Selon notre zone géographique et notre connaissance du milieu du livre, on peut avoir du mal à trouver des publications féministes pour découvrir de nouvelles plumes ou soutenir ces efforts : on a soit les grosses plumes déjà connues qui publient dans de grosses maisons assez larges politiquement (Virginie Despentes chez Albin Michel par exemple, qui publie aussi des gens comme Nathalie Heinich), soit quelques exemples bien connus mais rares : Zones, La Découverte pour les essais, la collection Sorcières chez Cambourakis, Talents hauts pour la jeunesse et La Déferlante côté revues.

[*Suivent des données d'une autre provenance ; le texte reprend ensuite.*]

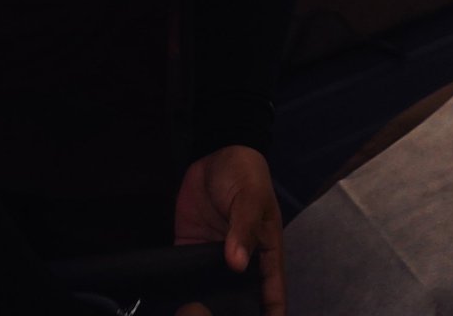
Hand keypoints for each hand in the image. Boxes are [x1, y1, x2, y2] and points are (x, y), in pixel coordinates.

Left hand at [173, 145, 284, 315]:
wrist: (214, 153)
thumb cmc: (245, 174)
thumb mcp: (251, 197)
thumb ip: (244, 229)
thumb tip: (237, 264)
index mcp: (264, 249)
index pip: (272, 288)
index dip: (272, 311)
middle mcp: (241, 260)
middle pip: (243, 295)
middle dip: (238, 312)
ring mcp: (214, 257)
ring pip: (213, 290)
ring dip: (209, 305)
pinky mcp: (190, 249)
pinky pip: (187, 275)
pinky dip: (183, 290)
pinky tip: (180, 304)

Or, dans un contexte de concentration de l’édition, où les maisons s’agglutinent en gros groupes dominés par des patrons pas franchement féministes (pour dire le moins) qui, marchands de livres comme marchands d’armes, se servent des deux pour les mêmes objectifs, rechercher, connaître et soutenir des maisons d’édition féministes n’est pas accessoire.
Une maison d’édition féministe, c’est quoi ? C’est une maison qui positionne clairement et ouvertement sa ligne éditoriale comme féministe. C’est une maison, évidemment, qui publie des textes féministes. Cela n’a pas forcément à être des manifestes avec le mot patriarcat à toutes les pages : il s’agit d’un angle avec lequel on peut raconter n’importe quelle histoire. C’est une maison qui veille à accueillir des voix minorisées. Enfin, c’est une maison qui tente d’appliquer des principes féministes dans son fonctionnement. Tout ceci est très concret.
C’est Daronnes qui accompagne dans l’écriture ses autrices pour faire émerger les voix éloignées de l’écrit. C’est Blast qui mêle esthétique et engagement pour lancer des appels politiques par le sensible. C’est La ville brûle qui aligne des romans graphistes féministes incendiaires. C’est la nouvelle équipe du Passager clandestin qui transforme la maison en Scop. C’est Goater qui lance « UniversELLES », une collection sur le matrimoine pour réinscrire dans l’histoire littéraire les autrices effacées, et accueille dans sa collection de SF « Rechute » des premiers romans et des traductions d’auteurices qui bouleversent enfin les mondes imaginaires rêvés ou craints par des hommes blancs.
Ces maisons sont nécessairement indépendantes. Souvent, elles impriment en France, se montent en coopératives, sont diffusées par un diffuseur militant comme Hobo, refusent d’être distribuées par Amazon.
Dans un ensemble plus large, vous pourrez trouver des livres féministes chez Anamosa, Les éditions du commun, Premiers matins de novembre ou encore L’Oie de Cravan.
Lire Ursula Le Guin, Monique Wittig, Virginia Woolf et Roxane Gay, c’est super. Mais ce qui fourmille aujourd’hui, encore vert, parfois douteux, d’une acidité réjouissante ou d’une douceur inconnue, j’en suis persuadæ, ce sont les maisons d’édition indés féministes qui vous le feront goûter.